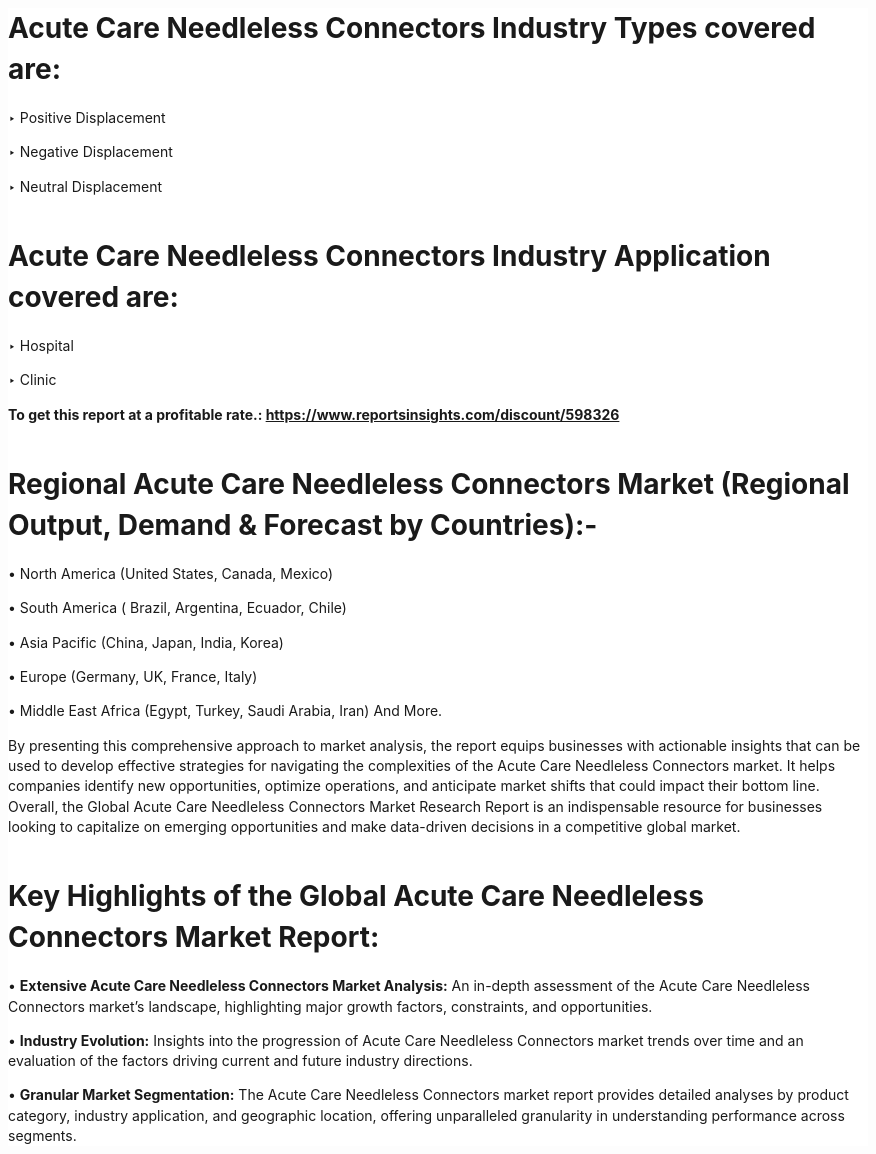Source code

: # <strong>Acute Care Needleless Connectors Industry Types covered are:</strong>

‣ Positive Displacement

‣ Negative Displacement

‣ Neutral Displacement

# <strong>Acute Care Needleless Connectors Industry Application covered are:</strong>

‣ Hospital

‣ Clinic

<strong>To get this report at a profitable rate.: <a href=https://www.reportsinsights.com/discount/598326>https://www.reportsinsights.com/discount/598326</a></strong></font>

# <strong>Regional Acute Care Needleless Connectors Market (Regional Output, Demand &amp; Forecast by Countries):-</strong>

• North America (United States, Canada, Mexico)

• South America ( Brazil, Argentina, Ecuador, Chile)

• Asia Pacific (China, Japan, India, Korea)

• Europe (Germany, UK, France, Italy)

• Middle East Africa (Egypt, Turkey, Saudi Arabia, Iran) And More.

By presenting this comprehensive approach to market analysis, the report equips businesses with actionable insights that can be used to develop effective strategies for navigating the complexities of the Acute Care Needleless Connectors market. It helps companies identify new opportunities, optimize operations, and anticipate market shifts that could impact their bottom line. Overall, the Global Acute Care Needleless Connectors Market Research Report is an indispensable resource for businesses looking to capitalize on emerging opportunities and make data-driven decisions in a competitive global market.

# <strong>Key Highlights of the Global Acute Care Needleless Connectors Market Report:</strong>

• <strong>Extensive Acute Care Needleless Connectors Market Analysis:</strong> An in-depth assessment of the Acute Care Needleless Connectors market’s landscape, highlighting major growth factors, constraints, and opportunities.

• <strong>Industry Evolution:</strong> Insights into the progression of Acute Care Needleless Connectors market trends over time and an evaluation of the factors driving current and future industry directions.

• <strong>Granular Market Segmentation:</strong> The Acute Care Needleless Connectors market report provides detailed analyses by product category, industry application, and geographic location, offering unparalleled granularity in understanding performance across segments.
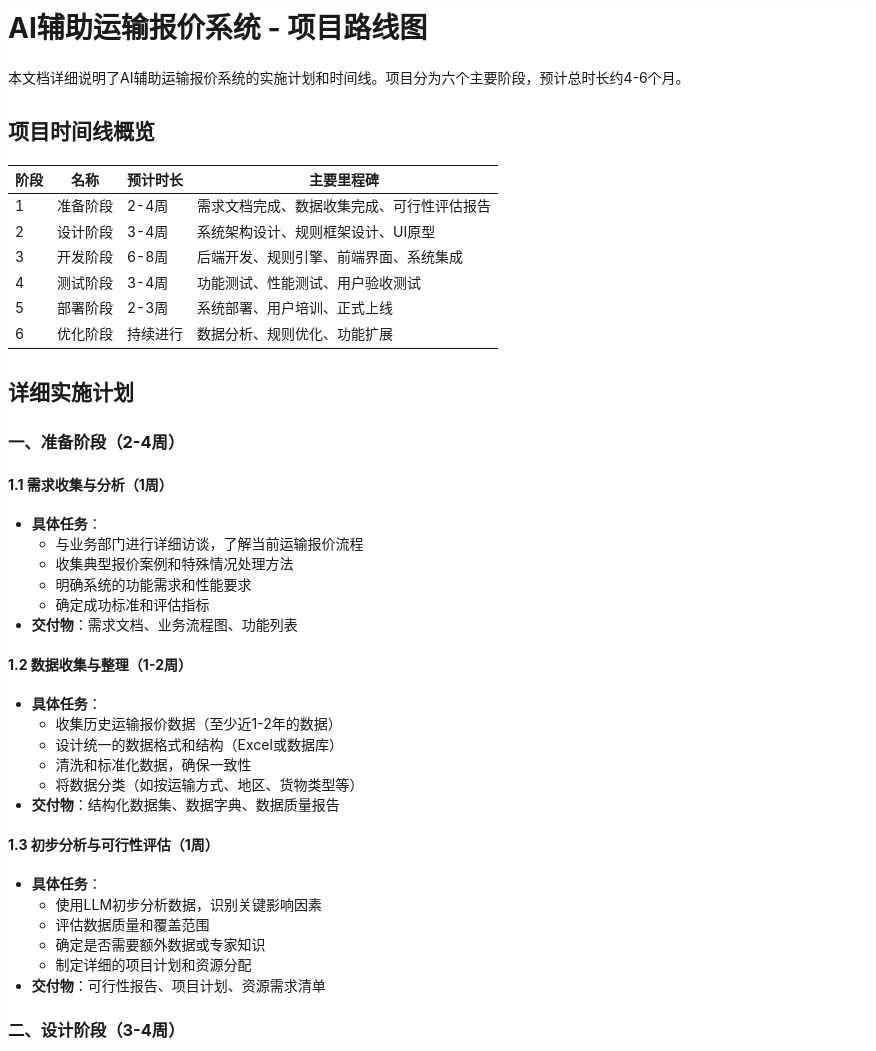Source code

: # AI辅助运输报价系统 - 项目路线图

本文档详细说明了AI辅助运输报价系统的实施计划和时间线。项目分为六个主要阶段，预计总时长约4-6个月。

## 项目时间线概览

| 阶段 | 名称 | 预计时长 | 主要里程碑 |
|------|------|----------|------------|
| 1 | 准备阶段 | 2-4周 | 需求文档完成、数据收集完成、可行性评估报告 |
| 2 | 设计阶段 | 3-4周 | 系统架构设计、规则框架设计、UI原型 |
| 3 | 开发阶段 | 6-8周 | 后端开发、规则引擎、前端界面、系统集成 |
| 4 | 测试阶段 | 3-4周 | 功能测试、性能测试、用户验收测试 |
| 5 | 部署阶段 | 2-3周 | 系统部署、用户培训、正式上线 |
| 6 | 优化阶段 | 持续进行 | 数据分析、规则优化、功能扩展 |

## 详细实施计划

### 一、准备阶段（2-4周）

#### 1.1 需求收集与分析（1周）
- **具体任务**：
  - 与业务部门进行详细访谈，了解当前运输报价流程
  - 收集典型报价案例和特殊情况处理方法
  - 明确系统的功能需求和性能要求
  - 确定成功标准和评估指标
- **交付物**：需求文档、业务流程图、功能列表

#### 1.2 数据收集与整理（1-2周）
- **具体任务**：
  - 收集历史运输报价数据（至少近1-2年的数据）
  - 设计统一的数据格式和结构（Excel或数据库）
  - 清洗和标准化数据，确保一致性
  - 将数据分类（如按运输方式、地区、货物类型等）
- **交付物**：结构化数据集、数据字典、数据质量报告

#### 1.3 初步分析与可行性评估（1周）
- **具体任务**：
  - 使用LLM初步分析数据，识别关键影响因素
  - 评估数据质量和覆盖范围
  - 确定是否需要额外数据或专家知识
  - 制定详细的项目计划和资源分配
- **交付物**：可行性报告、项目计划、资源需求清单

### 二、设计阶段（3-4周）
■ ■ ■ ■ ■
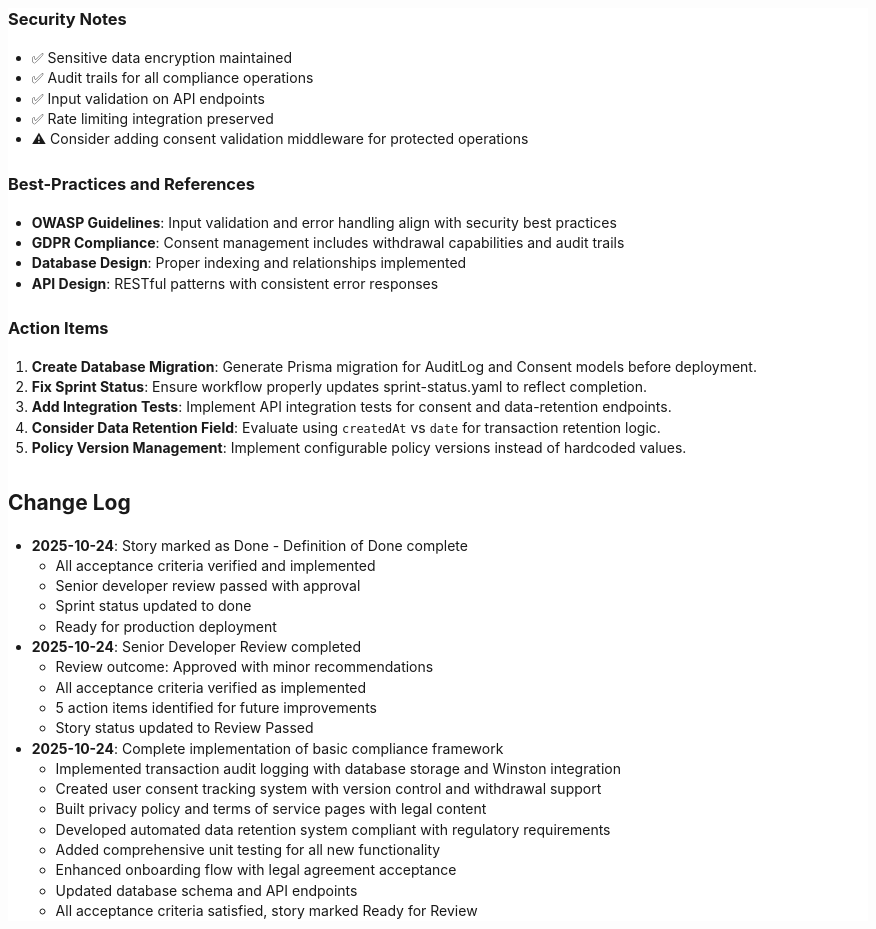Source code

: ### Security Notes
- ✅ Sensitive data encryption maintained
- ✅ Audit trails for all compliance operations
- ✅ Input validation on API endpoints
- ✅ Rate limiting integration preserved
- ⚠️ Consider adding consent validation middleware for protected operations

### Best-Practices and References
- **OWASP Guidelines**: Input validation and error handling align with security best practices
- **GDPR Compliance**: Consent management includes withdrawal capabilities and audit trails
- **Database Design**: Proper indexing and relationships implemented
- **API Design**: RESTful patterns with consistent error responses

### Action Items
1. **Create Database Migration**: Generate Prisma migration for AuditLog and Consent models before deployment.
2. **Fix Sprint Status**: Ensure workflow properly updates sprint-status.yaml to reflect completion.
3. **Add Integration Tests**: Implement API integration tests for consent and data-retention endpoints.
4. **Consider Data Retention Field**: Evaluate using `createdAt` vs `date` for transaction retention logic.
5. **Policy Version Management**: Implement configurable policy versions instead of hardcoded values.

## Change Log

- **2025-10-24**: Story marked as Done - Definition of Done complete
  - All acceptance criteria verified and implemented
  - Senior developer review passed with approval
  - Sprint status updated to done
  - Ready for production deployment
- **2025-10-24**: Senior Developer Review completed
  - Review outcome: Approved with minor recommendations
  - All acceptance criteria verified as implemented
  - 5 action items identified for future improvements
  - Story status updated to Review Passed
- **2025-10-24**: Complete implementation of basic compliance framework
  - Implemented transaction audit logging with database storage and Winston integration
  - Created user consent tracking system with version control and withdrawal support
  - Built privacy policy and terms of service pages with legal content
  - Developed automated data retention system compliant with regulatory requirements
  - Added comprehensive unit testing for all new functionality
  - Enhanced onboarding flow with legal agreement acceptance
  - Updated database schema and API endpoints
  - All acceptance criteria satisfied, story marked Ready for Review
■ ■ ■ ■ ■
Task brief:
From the entries above, keep only the lines that contain the string "integration" and copy each one out. Matching is case-sensitive.

Response to the task:
- ✅ Rate limiting integration preserved
3. **Add Integration Tests**: Implement API integration tests for consent and data-retention endpoints.
  - Implemented transaction audit logging with database storage and Winston integration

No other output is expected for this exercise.